Dans mon billet Noms composés, j’avais évoqué des propos de Benoist Apparu à propos des mal-logés. Je précise ici en quoi, outre l’écart sur les franco-musulmans, ils m’avaient choqué.
Lorsque l’on demande à notre ministre pourquoi le gouvernement ne réquisitionne pas des logements vides, il s’exclame vertueusement ainsi : « La réquisition, c’est quoi ? C’est une atteinte au droit de propriété. Au nom de quoi va-t-on dire, c’est un logement privé, il est vide, on le réquisitionne ? ». Eh bien, mon cher ministre, on le réquisitionne au nom de la loi. Si le droit de propriété existe, il n’est pas absolu. On peut exproprier quelqu’un pour cause d’utilité publique et, lorsque la législation d’urbanisme n’est pas respectée, l’Etat peut même ordonner la démolition d’un bâtiment.
Notre candide ministre poursuit ainsi : « Problème d’efficacité : est-ce que ça marche et est-ce que ça va être efficace ? […] si vous envoyez comme message aux propriétaires que, s’ils ne louent pas leur appartement, on va le réquisitionner, ch’uis pas convaincu que ça va développer l’offre locative en France, je suis même convaincu de l’inverse.

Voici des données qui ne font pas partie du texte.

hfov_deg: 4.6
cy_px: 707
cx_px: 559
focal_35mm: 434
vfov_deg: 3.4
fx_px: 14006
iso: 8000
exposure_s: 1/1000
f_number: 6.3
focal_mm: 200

Si on dit à tous les propriétaires de France : " j’vous préviens, si vous louez pas, on va piquer votre logement et on va le réquisitionner", est-ce que vous pensez sincèrement qu’ça va développer l’offre locative en France ? Je n’le crois pas ».

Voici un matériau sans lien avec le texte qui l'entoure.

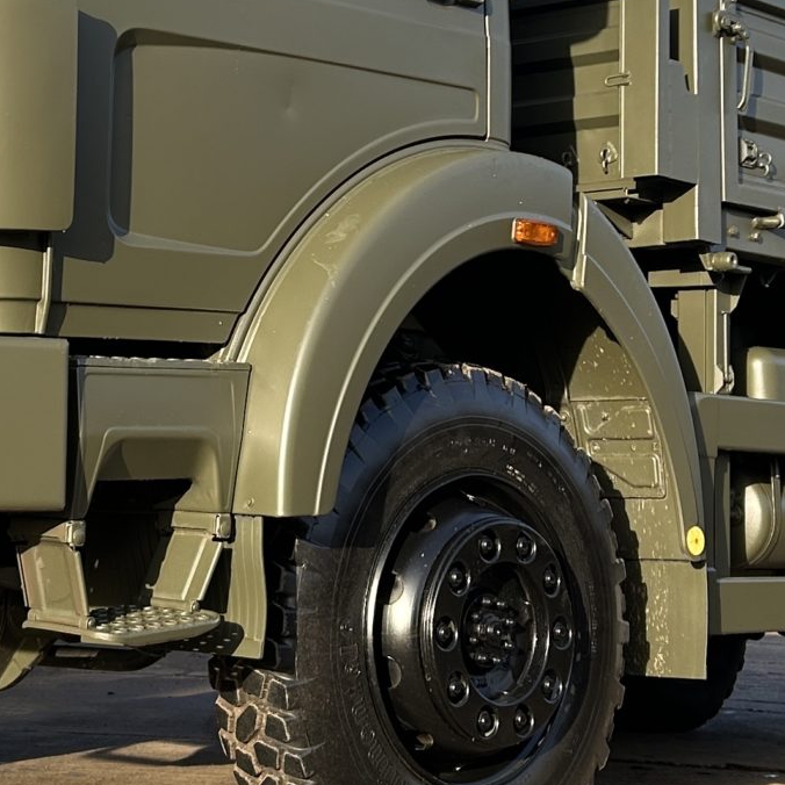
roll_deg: -1.5
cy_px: 196
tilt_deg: +10.7
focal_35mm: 87
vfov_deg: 19.8
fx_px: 2232
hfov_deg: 19.9
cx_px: 238
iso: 50
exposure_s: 1/1280
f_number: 1.5
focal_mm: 5.7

M. Apparu nous parle de sa conviction. Fort bien. Mais sur quoi la fonde-t-il ? Il est vraisemblable que, si l’on vient à envisager la réquisition des logements vides, un certain nombre des propriétaires concernés s’arrangeront pour présenter des justificatifs d’occupation. Mais qu’est-ce qui permet d’affirmer qu’il n’en résultera pas un développement de l’offre locative ? Là où l’argumentation devient surréaliste, c’est lorsque le même ministre nous dit, qu’après avoir recensé le nombre de logements ainsi disponibles, le gouvernement Jospin avait en son temps renoncé à la réquisition. Selon M. Apparu, le fait que M. Jospin n’ait pas utilisé la réquisition démontre que cette procédure est inefficace. En somme, si l’on me dit qu’un régime protéiné fait maigrir, je ne l’observe pas, et j’en conclus à l’inefficacité de ce régime !
Là où notre ministre du logement devient franchement manipulateur, c’est quand il déclare : « si vous louez pas, on va piquer votre logement ». La réquisition ne consiste pas à déposséder le propriétaire, elle l’empêche de jouir à sa guise de son bien. Certes, c’est une contrainte qui peut être sévère mais il est malhonnête de l’assimiler à un vol. Et ce langage familier s’adresse à « tous les propriétaires de France », y compris les plus modestes qui n’ont pu accéder à la propriété de leur logement qu’au prix de lourds sacrifices. Ils ne sont en rien concernés par des mesures de réquisition mais M. Apparu les enrôle ainsi comme soutiens des possédants qui ont choisi la pierre pour mettre leur patrimoine à l’abri.
Nous voilà rassurés. Ce ministre est jeune mais il entretient avec la vérité les mêmes rapports que ses aînés au gouvernement.